Von Truhen, Chorgestühlen und Johannes Reychmuth

Stiftung Kirchenburg startet neue Veranstaltungsreihe

Hermannstadt – „Wir machen die Kirchenburgen-Gespräche, weil wir gerne zeigen möchten, was unsere tägliche Arbeit ist“, sagte Ruth István am Dienstag-abend im Sitzungssaal des Landeskonsistoriums in Hermannstadt/Sibiu. István ist Fachtourismusreferentin der Stiftung Kirchenburgen, die sich dem Erhalt des kirchlichen Kulturerbes angenommen hat. Zum Auftakt der Veranstaltungsreihe „Kirchenburgen-Gespräche“ sprach Diplom-Restaurator Dr. Ralf Buchholz zum Thema „Von Stollentruhen und Blockintarsien. Das Engagement der HAWK Hildesheim in Siebenbürgen“.
Buchholz’ Name wird in Siebenbürgen insbesondere mit drei Stichwörtern verbunden: den Henndorfer Truhen, dem Tobsdorfer Chorgestühl und dem Schreinermeister Johannes Reychmuth aus Schäßburg/Sighişoara.

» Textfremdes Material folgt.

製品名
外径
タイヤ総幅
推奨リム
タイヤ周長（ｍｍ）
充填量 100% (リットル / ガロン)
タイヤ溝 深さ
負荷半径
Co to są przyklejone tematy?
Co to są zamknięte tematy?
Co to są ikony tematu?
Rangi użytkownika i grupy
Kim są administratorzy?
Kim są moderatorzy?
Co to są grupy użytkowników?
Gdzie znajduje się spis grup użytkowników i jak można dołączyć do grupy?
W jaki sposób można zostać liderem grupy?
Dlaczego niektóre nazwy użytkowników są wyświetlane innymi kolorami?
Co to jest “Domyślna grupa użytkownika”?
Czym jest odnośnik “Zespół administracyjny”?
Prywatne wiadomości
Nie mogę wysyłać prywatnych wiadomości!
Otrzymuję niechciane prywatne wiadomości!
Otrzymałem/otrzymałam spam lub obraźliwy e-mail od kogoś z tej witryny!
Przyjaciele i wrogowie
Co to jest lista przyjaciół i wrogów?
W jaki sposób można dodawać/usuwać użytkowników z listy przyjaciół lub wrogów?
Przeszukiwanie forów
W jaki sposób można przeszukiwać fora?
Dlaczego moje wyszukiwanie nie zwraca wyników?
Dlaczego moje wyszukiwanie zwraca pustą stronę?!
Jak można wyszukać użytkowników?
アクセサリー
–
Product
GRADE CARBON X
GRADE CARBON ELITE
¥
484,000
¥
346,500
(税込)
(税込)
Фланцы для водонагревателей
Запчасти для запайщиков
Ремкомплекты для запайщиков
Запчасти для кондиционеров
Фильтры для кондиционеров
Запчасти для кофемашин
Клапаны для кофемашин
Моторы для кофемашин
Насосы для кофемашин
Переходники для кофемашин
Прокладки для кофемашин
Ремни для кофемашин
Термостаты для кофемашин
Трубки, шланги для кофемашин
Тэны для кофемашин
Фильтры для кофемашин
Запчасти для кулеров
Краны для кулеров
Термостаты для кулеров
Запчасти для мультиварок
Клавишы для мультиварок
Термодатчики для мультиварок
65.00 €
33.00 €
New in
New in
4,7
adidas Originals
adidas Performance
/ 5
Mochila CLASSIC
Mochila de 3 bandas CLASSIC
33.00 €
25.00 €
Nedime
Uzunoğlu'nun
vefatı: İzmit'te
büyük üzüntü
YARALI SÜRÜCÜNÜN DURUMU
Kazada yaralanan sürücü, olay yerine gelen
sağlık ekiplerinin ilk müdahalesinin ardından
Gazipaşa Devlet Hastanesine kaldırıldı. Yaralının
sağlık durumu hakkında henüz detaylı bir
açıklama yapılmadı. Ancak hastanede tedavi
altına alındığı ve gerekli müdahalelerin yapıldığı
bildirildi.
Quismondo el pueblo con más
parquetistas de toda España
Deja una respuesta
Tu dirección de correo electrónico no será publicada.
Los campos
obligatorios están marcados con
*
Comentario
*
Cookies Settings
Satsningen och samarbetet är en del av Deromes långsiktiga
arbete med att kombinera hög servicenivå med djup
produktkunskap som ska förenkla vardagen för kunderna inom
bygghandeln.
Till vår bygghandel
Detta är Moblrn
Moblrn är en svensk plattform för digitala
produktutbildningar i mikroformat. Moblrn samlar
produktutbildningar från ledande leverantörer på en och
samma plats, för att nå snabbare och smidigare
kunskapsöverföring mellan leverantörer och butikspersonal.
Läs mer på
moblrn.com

Im gut gefüllten Oberen Sitzungssaal im Bischofspalais gab Buchholz einen kurzweiligen Einblick in seine fast 15-jährige Tätigkeit in Siebenbürgen sowie die gesamte Arbeit der Hochschule für angewandte Wissenschaft und Kunst in Hildesheim. Bereits Ende des vergangenen Jahrhunderts erreichte Prof. Dr. Gerdi Maierbacher-Legl von der HAWK ein Hilferuf aus Henndorf/Brădeni. Hier standen auf dem Dachboden der Kirchenburg 127 Stollentruhen und rotteten vor sich hin. Wind und Regen sowie Schädlinge und Taubenkot hatten dem in Europa einmaligen Kulturgut stark zugesetzt. Buchholz gab spannende Einblicke in die Restaurierung und Konservierung, musste aber auch auf Nachfrage enttäuschen – zu mehr als dem Aufbewahren von Lebensmitteln wurden die Truhen nie genutzt.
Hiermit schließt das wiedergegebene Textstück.